WASHINGTON -- U.S. policy on global warming seems headed for a tipping point, with politicians, business leaders and economists joining environmentalists to call for new laws to limit greenhouse gases that spur climate change.


So far, the Bush administration has rejected these calls, but has been at pains to stress its commitment to dealing with global warming.


President Bush's fleeting mention of the problem in his State of the Union address last month was seen as significant, even as he stressed alternative fuels and new technologies -- not legal limits on emissions -- as solutions.


On Capitol Hill, there have been almost daily hearings on the consequences of and responses to human-induced climate warming, including an extraordinary Senate meeting where dozens of lawmakers themselves testified on the subject.


Sens. John McCain and Joe Lieberman, an Arizona Republican and a Connecticut independent, have introduced legislation that would require caps on carbon emissions. Lieberman predicted that a U.S. measure requiring cuts in greenhouse gas emissions would be law by late 2008 or early 2009.


They were among other legislators, including House Speaker Nancy Pelosi, a California Democrat with longstanding environmental credentials, who addressed a World Bank-sponsored global forum on climate change last week.


Their talk of mandatory U.S. emissions limits got a warm response from participants from the Group of Eight industrialized nations, as well as developing countries China, India, Brazil, Mexico and South Africa.


The forum's final statement, non-binding but ringing, stated: "Climate change is a global issue and there is an obligation on us all to take action, in line with our capabilities and historic responsibilities."


The statement said that establishing a market value for greenhouse gas emissions was "the most efficient and powerful way to stimulate investment" in new technologies.


DEFENDING BUSH'S POSITION


That is in line with an extraordinary call by an unexpected coalition of corporate leaders and environmental groups for federal legislation to cap carbon.

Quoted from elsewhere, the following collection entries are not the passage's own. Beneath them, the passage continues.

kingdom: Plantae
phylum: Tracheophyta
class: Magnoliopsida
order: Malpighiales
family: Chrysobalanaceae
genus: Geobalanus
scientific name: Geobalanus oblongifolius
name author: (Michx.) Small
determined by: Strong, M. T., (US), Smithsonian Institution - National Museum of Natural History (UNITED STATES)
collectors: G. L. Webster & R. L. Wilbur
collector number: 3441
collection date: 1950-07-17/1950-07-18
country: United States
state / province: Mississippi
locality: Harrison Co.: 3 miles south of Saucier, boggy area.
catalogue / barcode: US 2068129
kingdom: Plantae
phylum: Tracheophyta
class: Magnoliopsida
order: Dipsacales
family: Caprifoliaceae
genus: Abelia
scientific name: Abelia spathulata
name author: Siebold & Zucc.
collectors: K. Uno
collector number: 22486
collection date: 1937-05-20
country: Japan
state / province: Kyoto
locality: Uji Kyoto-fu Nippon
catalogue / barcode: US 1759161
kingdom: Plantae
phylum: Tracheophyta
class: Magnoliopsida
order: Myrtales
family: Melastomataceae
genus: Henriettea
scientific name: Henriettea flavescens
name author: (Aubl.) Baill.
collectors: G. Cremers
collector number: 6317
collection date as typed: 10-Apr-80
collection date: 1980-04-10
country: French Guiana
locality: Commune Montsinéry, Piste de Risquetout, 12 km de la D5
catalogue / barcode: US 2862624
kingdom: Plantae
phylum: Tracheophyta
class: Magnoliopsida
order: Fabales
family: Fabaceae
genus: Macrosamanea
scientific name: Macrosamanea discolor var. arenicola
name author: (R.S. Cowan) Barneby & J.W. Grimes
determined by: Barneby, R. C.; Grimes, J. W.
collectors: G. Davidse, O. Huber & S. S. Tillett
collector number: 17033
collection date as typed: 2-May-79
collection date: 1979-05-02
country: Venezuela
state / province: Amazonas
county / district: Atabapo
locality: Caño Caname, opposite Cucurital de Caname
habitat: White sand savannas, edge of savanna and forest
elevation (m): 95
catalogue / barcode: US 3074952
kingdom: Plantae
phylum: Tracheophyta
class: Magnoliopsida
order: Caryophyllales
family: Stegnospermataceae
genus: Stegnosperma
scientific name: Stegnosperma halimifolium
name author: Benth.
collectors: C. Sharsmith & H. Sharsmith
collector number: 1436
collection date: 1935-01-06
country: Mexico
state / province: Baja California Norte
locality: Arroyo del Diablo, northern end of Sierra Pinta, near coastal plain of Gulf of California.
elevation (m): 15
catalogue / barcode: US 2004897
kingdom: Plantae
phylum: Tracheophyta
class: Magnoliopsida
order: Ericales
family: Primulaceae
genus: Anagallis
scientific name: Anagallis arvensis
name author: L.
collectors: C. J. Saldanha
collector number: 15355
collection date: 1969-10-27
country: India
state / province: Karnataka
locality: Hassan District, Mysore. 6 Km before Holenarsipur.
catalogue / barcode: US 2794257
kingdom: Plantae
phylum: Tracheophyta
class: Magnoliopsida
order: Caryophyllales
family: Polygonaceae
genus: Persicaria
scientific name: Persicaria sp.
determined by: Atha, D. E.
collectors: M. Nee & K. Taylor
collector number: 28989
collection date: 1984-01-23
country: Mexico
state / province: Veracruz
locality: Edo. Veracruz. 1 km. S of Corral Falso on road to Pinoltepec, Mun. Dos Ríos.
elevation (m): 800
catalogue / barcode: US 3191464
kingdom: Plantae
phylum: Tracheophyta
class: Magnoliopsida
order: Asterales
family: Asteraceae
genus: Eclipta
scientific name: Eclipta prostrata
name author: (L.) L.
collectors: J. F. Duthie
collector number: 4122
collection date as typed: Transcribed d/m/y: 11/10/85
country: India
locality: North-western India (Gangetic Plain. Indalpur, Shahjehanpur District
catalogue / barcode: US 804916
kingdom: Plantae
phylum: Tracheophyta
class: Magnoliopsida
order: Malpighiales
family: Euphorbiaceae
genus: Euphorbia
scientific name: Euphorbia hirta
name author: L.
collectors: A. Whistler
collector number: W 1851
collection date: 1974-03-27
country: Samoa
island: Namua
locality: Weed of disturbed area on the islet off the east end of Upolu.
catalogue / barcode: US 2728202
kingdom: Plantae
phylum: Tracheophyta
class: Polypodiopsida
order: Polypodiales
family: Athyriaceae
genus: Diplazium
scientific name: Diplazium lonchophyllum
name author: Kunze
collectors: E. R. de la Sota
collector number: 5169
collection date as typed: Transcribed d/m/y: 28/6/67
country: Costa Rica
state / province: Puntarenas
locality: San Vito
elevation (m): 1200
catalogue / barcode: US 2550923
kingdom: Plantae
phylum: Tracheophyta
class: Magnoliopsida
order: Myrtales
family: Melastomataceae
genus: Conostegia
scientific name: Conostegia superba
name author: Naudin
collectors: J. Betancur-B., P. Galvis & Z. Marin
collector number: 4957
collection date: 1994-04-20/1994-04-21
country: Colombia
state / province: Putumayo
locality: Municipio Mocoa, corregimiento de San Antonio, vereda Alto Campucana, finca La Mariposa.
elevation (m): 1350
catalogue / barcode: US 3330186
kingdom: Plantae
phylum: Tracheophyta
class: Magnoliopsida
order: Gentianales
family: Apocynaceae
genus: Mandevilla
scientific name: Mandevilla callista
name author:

The group, known as the U.S. Climate Action Partnership, made it plain at a Jan. 22 Washington news conference that this would offer opportunities for business, and that a national law was preferable to a patchwork of state and local regulations.


The Bush administration has rejected mandatory caps on emissions of carbon dioxide and other gases that contribute to a documented rise in world temperatures -- which in turn are linked to more severe storms, worse droughts, rising seas and other ills.


The White House has recently been on the defensive, especially since the Feb. 2 release of a report by the Intergovernmental Panel on Climate Change, which called global warming "unequivocal" and said with 90 percent probability that human activities help cause it.


White House spokesman Tony Snow said Feb. 7 that the United States had done a better job of cutting carbon emissions than had the European Union; he was referring to figures from 2000 to 2004, a narrow timespan that some analysts have said gives a misleading picture of U.S. progress.


James Connaughton, head of the White House Council on Environmental Quality, defended Snow in a telephone interview.


"Tony was responding to a lot of assertions ... that the United States is doing nothing to address its emissions," Connaughton said. "When all is said and done, we're all making about the same rate of progress. So this is the most important point: There's a popular mythology that somehow Europe is doing more than the United States is. That's not true."


He said the 2000-2004 period covered President Bush's time in office. Bush came to the White House in 2001; Energy Department figures show that between 2001 and 2004 the European Union outstripped the United States in curbing carbon emissions. The 2004 figures are the most recent available.